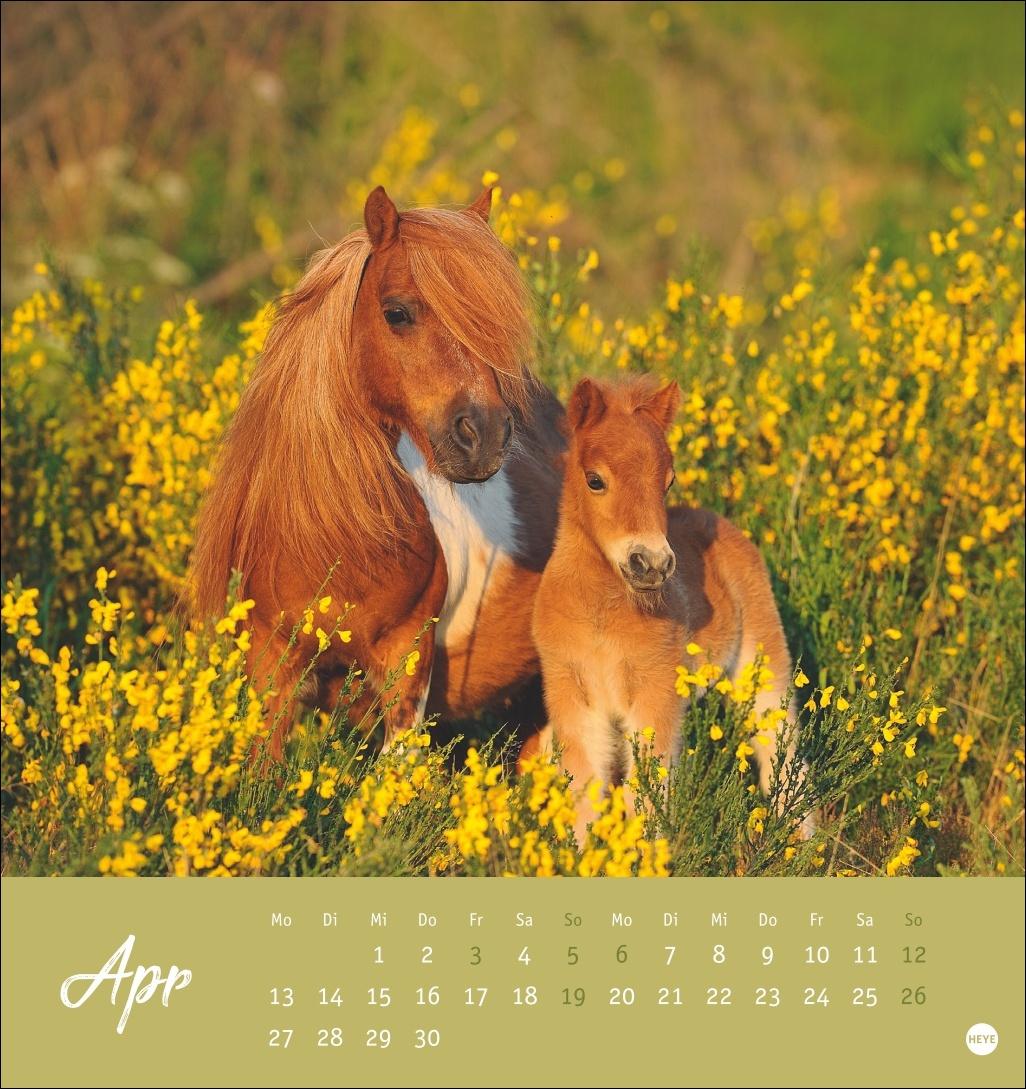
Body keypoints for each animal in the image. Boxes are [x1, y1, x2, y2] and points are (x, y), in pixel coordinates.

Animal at [524, 375, 802, 843]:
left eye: (667, 482)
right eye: (595, 480)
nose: (651, 564)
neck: (601, 617)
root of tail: (718, 520)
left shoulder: (655, 694)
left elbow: (647, 796)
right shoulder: (573, 697)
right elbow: (584, 792)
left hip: (762, 658)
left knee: (781, 744)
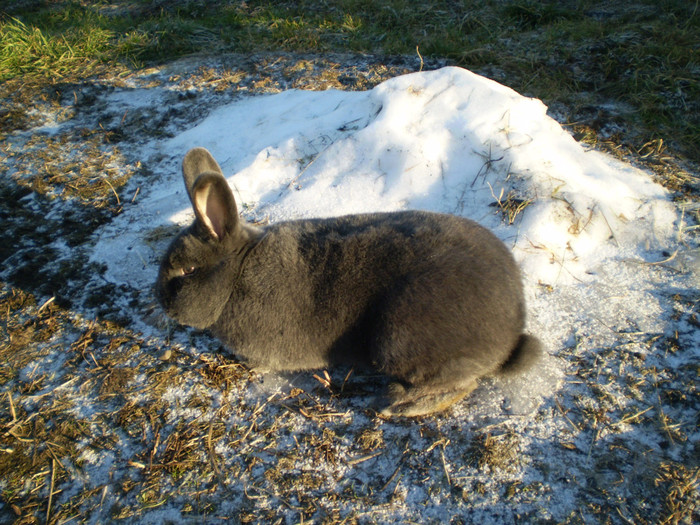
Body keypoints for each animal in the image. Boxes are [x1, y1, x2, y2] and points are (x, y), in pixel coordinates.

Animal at [157, 146, 540, 414]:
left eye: (187, 271)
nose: (160, 300)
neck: (240, 270)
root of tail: (512, 332)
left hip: (396, 337)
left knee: (460, 384)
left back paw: (397, 404)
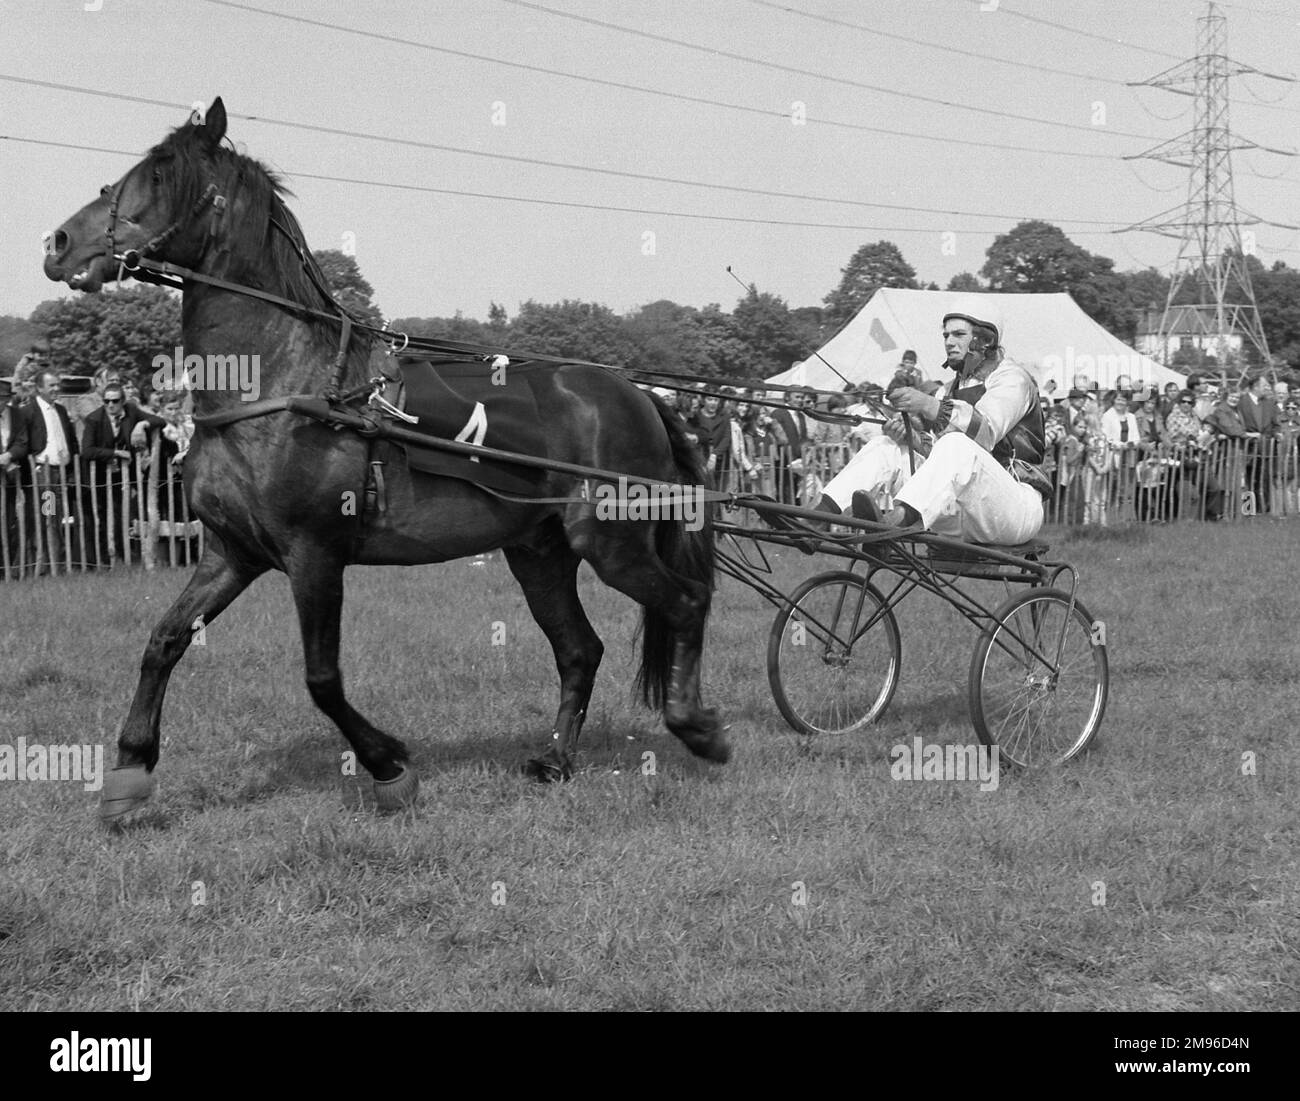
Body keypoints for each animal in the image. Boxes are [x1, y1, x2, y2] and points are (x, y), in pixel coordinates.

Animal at [45, 98, 728, 821]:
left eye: (158, 173)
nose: (58, 243)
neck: (285, 384)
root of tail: (641, 395)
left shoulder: (314, 553)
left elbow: (322, 678)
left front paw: (388, 764)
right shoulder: (232, 552)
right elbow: (164, 641)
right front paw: (128, 769)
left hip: (612, 540)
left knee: (685, 600)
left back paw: (697, 726)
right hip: (538, 552)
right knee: (579, 649)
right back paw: (556, 759)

■ **What you should do**
Every line of the material above that has the string "shoulder" needs pulling out.

■ **Answer to this problem**
left shoulder: (655, 694)
right shoulder: (573, 697)
left shoulder: (314, 553)
right shoulder: (232, 552)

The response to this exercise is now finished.